If the RMB is held weaker than it otherwise would be (or just “less strong” than productivity would imply), it functions like:

a subsidy to exporters/tradable producers, and

a tax on importers/consumers (imports cost more in RMB terms than under a stronger currency).

5/ Bigger reserves and bigger balance-sheet exposure to USD assets

Exchange-rate management usually accumulates FX reserves (especially in surplus periods). That brings valuation risk when USD moves, opportunity cost (low-yield reserve assets vs domestic needs), geopolitical/financial exposure to the dollar system.

China’s missing inflation in early 2000s

In Our Dollar, Your Problem, author raised this question – why China didn’t see a faster inflation it should see. The higher inflation rationale is that when tradable goods sector productivity rises fast, this part of the economy will attract more workers, presumably from non-tradable goods sector. Thus, wage should rise and likely at a faster pace than the productivity gain in non-tradable goods sector, which should result in higher inflation in non-tradable goods sector to counter labor inflation.

In the books, the author mentioned one plausible explanation, which was Chinese gov could move massive population from rural areas to cities and factories. The amount of inflow was so large that wage increases were not seen. Thus, there is lower than expected service inflation.

This sounds reasonable.

I have additional arguments on #why China didn’t see strong inflation in non-tradable goods sector.

1/ The high-end of services are not priced fairly in China.

Unlike more capitalism-driven societies, the high-end supply and demand are exchanged in non-monetary channels. E.g. think about the high-end healthcare senior gov officials may receive in China – that’s not charged at the “market price”. Thus, you can’t measure the inflation, if that doesn’t carry a “price”.

In additional, the high-end services may not be available to the public or openly marketed. Thus demand is lower than it should be.

2/ High-end demand is shifted abroad.

Chinese wealthy like to shop, travel and live abroad.
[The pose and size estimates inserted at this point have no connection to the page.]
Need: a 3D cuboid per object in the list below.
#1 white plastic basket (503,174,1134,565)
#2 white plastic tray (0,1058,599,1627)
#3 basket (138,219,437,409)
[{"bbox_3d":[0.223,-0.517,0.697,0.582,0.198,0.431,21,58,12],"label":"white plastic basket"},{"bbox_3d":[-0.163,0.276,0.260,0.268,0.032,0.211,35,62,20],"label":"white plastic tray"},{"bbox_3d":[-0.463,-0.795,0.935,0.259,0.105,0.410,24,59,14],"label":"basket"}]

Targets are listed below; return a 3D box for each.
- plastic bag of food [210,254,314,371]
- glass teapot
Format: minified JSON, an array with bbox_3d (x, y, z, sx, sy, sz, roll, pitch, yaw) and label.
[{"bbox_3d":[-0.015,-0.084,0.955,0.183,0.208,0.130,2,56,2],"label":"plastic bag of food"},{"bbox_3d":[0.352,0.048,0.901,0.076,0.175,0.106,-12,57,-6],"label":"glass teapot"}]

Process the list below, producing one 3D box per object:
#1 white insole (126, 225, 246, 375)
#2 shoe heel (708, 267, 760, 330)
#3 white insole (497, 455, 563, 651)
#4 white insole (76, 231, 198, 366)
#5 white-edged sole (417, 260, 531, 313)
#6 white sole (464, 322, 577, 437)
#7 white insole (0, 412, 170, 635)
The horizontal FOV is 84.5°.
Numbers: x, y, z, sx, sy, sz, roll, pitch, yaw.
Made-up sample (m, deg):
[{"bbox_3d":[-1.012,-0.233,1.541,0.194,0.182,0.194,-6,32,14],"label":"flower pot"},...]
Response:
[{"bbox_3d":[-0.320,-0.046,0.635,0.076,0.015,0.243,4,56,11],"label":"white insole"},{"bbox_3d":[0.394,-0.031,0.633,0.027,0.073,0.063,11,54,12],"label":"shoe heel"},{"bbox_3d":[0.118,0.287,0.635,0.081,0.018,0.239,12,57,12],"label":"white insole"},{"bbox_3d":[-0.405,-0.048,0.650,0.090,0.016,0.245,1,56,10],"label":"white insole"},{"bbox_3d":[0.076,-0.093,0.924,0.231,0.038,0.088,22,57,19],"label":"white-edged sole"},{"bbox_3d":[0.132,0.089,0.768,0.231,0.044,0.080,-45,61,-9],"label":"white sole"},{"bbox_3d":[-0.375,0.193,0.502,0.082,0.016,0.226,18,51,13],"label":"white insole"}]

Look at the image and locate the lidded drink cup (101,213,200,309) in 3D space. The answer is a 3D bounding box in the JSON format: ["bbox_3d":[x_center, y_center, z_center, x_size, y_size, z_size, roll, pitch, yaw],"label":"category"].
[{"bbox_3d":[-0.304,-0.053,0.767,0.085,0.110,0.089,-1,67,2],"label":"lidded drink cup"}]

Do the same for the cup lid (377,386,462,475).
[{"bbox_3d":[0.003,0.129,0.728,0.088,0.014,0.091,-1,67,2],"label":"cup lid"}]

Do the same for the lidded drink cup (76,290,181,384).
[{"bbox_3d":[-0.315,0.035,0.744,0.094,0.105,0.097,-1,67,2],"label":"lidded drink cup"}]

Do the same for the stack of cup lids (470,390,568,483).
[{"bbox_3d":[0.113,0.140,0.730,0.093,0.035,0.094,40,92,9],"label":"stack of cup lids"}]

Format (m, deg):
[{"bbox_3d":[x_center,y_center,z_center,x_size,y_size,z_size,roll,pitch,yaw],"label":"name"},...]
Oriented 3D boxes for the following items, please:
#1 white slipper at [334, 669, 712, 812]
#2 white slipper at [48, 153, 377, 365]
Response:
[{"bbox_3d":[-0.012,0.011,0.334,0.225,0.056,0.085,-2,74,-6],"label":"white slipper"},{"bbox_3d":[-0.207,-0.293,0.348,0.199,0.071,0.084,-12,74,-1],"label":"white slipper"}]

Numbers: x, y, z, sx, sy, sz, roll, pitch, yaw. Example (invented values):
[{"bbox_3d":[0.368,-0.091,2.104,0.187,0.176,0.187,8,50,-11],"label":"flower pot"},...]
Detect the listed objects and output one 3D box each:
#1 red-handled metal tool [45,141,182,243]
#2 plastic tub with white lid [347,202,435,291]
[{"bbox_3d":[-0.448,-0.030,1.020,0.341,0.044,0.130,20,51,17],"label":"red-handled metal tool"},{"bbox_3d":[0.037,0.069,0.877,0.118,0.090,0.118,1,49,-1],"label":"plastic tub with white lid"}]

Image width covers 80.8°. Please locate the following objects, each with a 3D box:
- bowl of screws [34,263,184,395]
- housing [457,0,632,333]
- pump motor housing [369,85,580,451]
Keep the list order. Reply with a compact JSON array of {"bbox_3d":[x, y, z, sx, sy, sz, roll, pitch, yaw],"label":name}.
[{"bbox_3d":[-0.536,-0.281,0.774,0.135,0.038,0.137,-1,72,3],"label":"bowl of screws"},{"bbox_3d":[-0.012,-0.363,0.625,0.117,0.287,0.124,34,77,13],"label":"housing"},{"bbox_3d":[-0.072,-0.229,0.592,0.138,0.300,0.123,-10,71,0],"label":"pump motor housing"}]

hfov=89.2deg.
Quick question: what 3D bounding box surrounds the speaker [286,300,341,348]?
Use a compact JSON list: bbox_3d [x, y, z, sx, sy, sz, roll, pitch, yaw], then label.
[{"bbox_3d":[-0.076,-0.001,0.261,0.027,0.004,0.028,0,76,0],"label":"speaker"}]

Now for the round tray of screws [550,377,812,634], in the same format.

This lowers the inflation across the board.

So they say central banks are buying gold

I did some research and tried to put pieces together.

1/ Central banks are buying, but top country is Poland (National Bank of Poland).

None of G7 is top buyers in 2025 till Nov.

German is a small buyer.

Source: IMF, respective central banks, World Gold Council

 

2/ The total buying from central banks surged in 2022

2022 vs 2021, more than doubled

2022 vs 2018, more than 50% surge

Year
Annual central bank net gold purchases, tonnes
2014 601.2
2015 579.6
2016 394.9
2017 378.6
2018 656.2
2019 605.4
2020 254.9
2021 450.1
2022 1080.0
2023 1050.8
2024 1089.4

Source: www.visualcapitalist.com

3/ Many gold buyers are Russia trading partners, except for Poland

Six of top seven central bank gold buyers in 2025 through Nov is a top Russia trading partner.

Poland (no)

Kazakhstan (yes)

Brazil (yes)

Azerbaijan (yes)

Turkey (yes)

China (yes)

Czech (yes)

Top Russia trading partners in 2024.

Source: oec.world


It looks possible that as Russia doesn’t want to accept or own USD, or it can’t use USD, its trading partners are buying gold as a form of payment.

 

Chatted with ChatGPT and created model for gold price

With a 5-year time frame, I tried to create a gold price model for 2028, based on 2023 gold price.

Gold_2028 (USD/oz)
– Low $4,087
– Base $6,070
– High $9,556

gold_2028_model_with_deficit_cb

Disclaimer: I am not expert on gold nor did I have spent considerable time in studying it. But I was trying to understand different drivers behind gold price. I asked ChatGPT to pick the coefficients, so there is little credibility behind these coefficients.